Надворному советнику Северину Артёмьевичу Рассудову.

Странное убийство. Серия естественных смертей. Утонувший гимназист.

Прошу немедленно прибыть. Надеюсь на Ваш опыт и вежливость.

Исправник Каширин. Чернозерск.

— Надеетесь на вежливость… — шепнул он, и в голосе его было нечто, похожее на жалость. — Что ж, у меня её вдоволь. На всех хватит. Он потушил зелёную лампу — сначала; потом основную, потолочную. Комната сжалась, как кулак. У окна ещё мигнул огонёк двора — и потух. Северин, с саквояжем и телеграммой, вышел в прихожую, накинул сюртук, взял трость.
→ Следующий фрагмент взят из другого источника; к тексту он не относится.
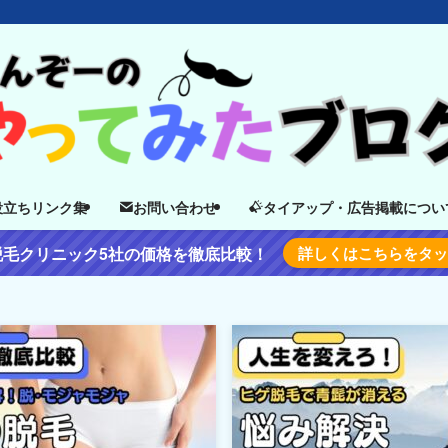
役立ちリンク集
お問い合わせ
タイアップ・広告掲載につい
脱毛クリニック5社の価格を徹底比較！
詳しくはこちらをタ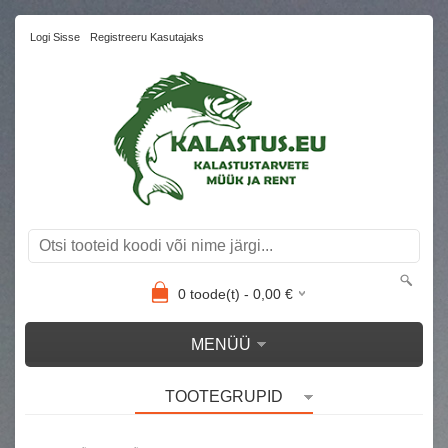
Logi Sisse
Registreeru Kasutajaks
0
toode(t) -
0,00
€
MENÜÜ
TOOTEGRUPID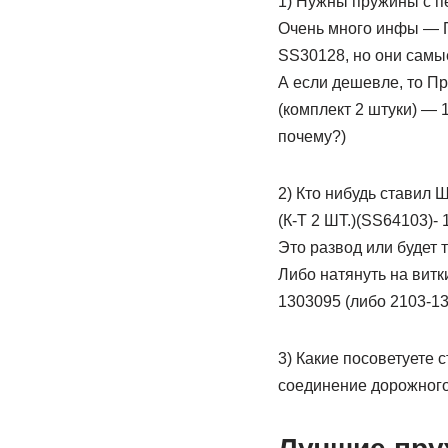
1) Нужны пружины с пе
Очень много инфы — П
SS30128, но они самые
А если дешевле, то П
(комплект 2 штуки) — 
почему?)
2) Кто нибудь став
(К-Т 2 ШТ.)(SS64103)- 
Это развод или будет 
Либо натянуть на витк
1303095 (либо 2103-1
3) Какие посоветуете 
соединение дорожного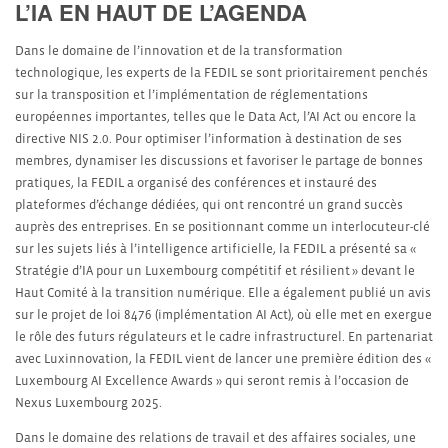
L’IA EN HAUT DE L’AGENDA
Dans le domaine de l’innovation et de la transformation
technologique, les experts de la FEDIL se sont prioritairement penchés
sur la transposition et l’implémentation de réglementations
européennes importantes, telles que le Data Act, l’AI Act ou encore la
directive NIS 2.0. Pour optimiser l’information à destination de ses
membres, dynamiser les discussions et favoriser le partage de bonnes
pratiques, la FEDIL a organisé des conférences et instauré des
plateformes d’échange dédiées, qui ont rencontré un grand succès
auprès des entreprises. En se positionnant comme un interlocuteur-clé
sur les sujets liés à l’intelligence artificielle, la FEDIL a présenté sa «
Stratégie d’IA pour un Luxembourg compétitif et résilient » devant le
Haut Comité à la transition numérique. Elle a également publié un avis
sur le projet de loi 8476 (implémentation AI Act), où elle met en exergue
le rôle des futurs régulateurs et le cadre infrastructurel. En partenariat
avec Luxinnovation, la FEDIL vient de lancer une première édition des «
Luxembourg AI Excellence Awards » qui seront remis à l’occasion de
Nexus Luxembourg 2025.
Dans le domaine des relations de travail et des affaires sociales, une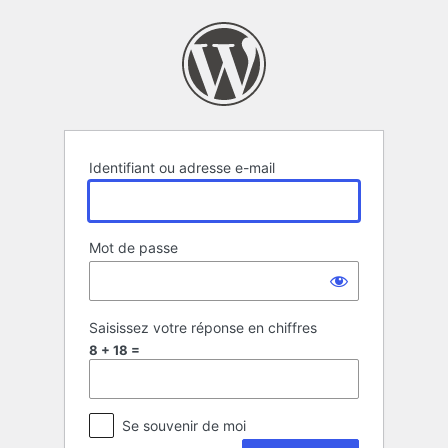
Se
connecter
Identifiant ou adresse e-mail
Mot de passe
Saisissez votre réponse en chiffres
8 + 18 =
Se souvenir de moi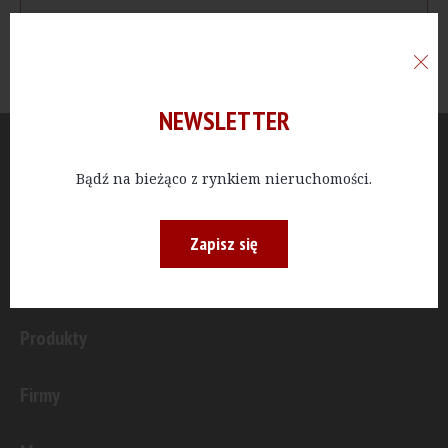
NEWSLETTER
Aktualności
Bądź na bieżąco z rynkiem nieruchomości.
Publicystyka
Zapisz się
Inwestycje
Produkty
Firmy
Прежде чем закрыть дверь, оглянулся на стол, на шкатулку, на слова Омут. Узел. Анилин. Слова светились в темноте памяти, как три маленьких, но упрямых маяка. Он запер квартиру, спрятал ключ во внутренний карман и пошёл вниз по лестнице, ступая, как всегда, неслышно. На каждом пролёте пахло чем-то своим: молоком, керосином, старой мукой, дешёвым табаком. Петербург прощался с ним запахами, как умеет. Во дворе было сыро и пусто. Только в дальнем углу у помойных бочек шевельнулся кот, и его глаза, как две копейки, поздно сверкнули и пропали. За воротами поднималась ночная улица — осторожная, настороженная. Где-то, очень далеко, звякнул трамвайный колокол. Северин поднял воротник, нащупал в кармане телеграмму и, улыбнувшись пустой улице, невесомо произнёс: — Чернозерск. Слово отозвалось в груди лёгким льдом. Он шагнул в тёмный переулок, и тьма приняла его с тем же уважением, с каким люди обычно принимают человека, знающего, куда идёт. Впереди была дорога — длинная, как мысль; холодная, как ложь; и чистая, как дата в конце протокола. И где-то там, в глубине страны, уже держал чью-то руку аккуратный узел, пахнувший анилином.